**Dataset content**
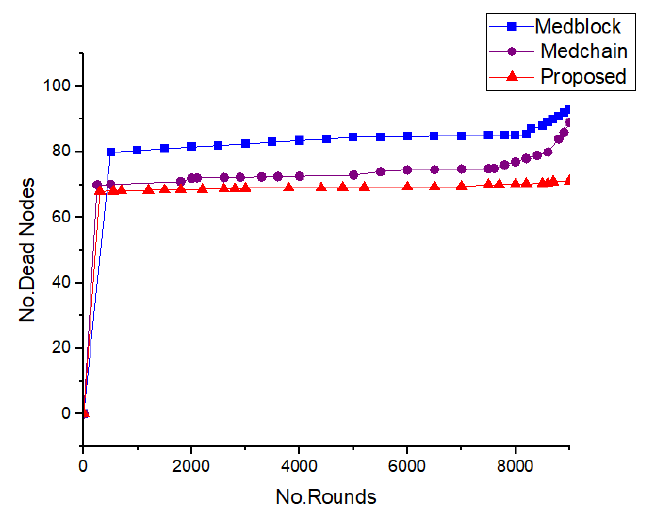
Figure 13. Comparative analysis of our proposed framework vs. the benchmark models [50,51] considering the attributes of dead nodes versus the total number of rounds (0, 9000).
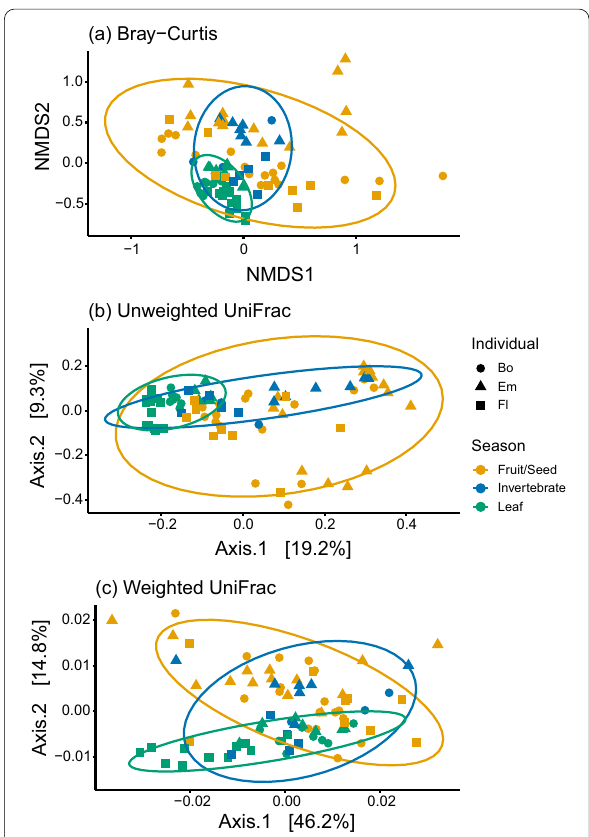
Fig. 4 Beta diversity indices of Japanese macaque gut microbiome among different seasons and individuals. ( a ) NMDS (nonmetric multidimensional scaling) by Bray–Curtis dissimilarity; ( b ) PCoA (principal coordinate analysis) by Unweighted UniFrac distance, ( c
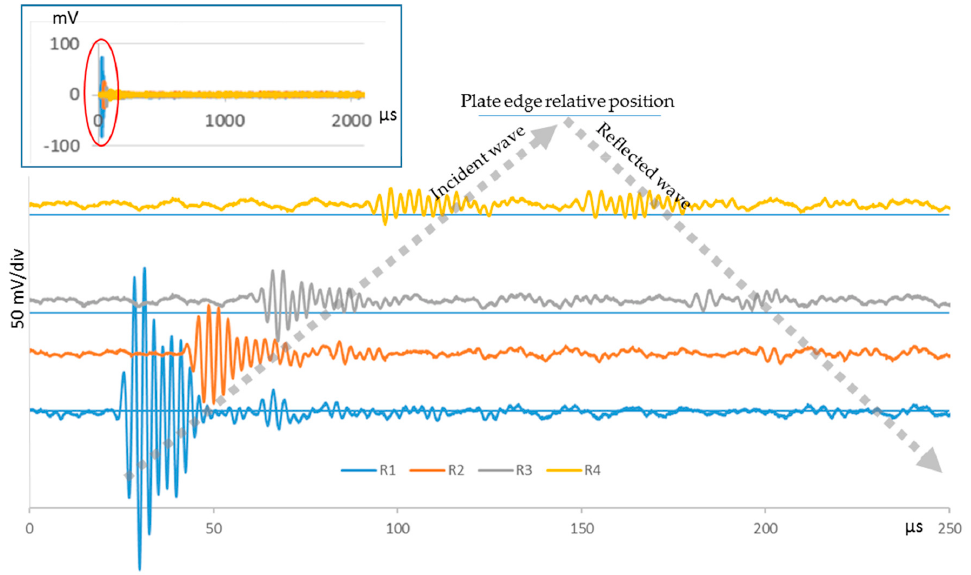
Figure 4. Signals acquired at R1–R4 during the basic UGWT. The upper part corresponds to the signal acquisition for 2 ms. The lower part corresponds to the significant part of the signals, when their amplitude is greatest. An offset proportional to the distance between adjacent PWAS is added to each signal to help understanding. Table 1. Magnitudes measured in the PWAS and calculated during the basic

**Exercise objective**
Where a picture appears, skip it; repeat everything else in the data exactly.

**Result for this exercise**
Figure 13. Comparative analysis of our proposed framework vs. the benchmark models [50,51] considering the attributes of dead nodes versus the total number of rounds (0, 9000).
Fig. 4 Beta diversity indices of Japanese macaque gut microbiome among different seasons and individuals. ( a ) NMDS (nonmetric multidimensional scaling) by Bray–Curtis dissimilarity; ( b ) PCoA (principal coordinate analysis) by Unweighted UniFrac distance, ( c
Figure 4. Signals acquired at R1–R4 during the basic UGWT. The upper part corresponds to the signal acquisition for 2 ms. The lower part corresponds to the significant part of the signals, when their amplitude is greatest. An offset proportional to the distance between adjacent PWAS is added to each signal to help understanding. Table 1. Magnitudes measured in the PWAS and calculated during the basic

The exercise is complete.